Turing data science class: Scalable regression: old tricks, new era

Speaker: Ioannis Kosmidis  (Turing Fellow, University of Warwick)

Date: 25 May 2018

Time: 10:00 – 14:30

Registration: Online registration is compulsory

This class will not be livestreamed or recorded


Regression is at the core of a data scientist’s toolbox and understanding the ways that it can be performed in a scalable manner is important both in terms of general background knowledge and for being able to adapt them to more complicated modelling scenarios that the research students and staff in Turing may be encountering.

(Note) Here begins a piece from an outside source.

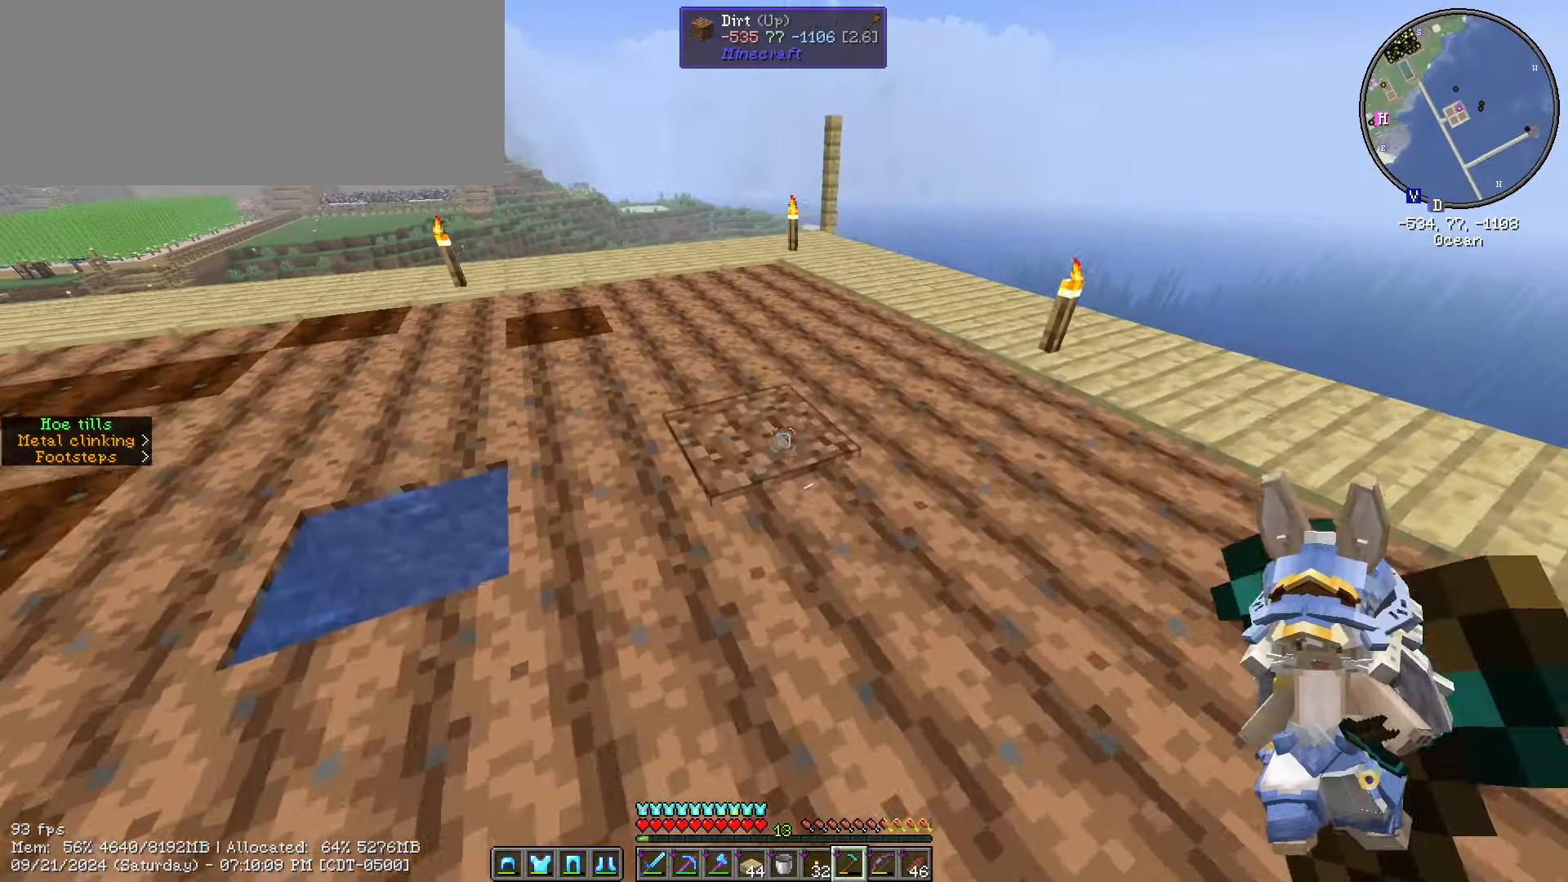
{"keys": [], "mouse": [], "events": [[66, "w", "up"], [116, "caps_lock", "down"], [116, "mouse_right", "up"], [200, "caps_lock", "up"], [300, "caps_lock", "down"], [450, "caps_lock", "up"]]}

This class aims to present core theory, methods and algorithms for tackling regression problems that involve large data sets in terms of number of observations and in terms of explanatory variables. A key learning objective is to identify least squares as a core optimisation problem for fitting linear and generalised linear models, and classify the various methods for its solution or regularised versions of it in terms of complexity, memory usage and accuracy.

Upon completion of the class, the participants will have gained an understanding of a range of incremental bounded-memory and stochastic gradient descent algorithms for large regression problems, and will be able to contrast them in terms of their relative merits, and adopt them and implemented them in various modelling scenarios.

This is an advanced class. Direct pointers and review of required background concepts will be provided, but a fair background on regression modelling, least squares and linear algebra, generally, will be expected.

There will be time for breaks during the session.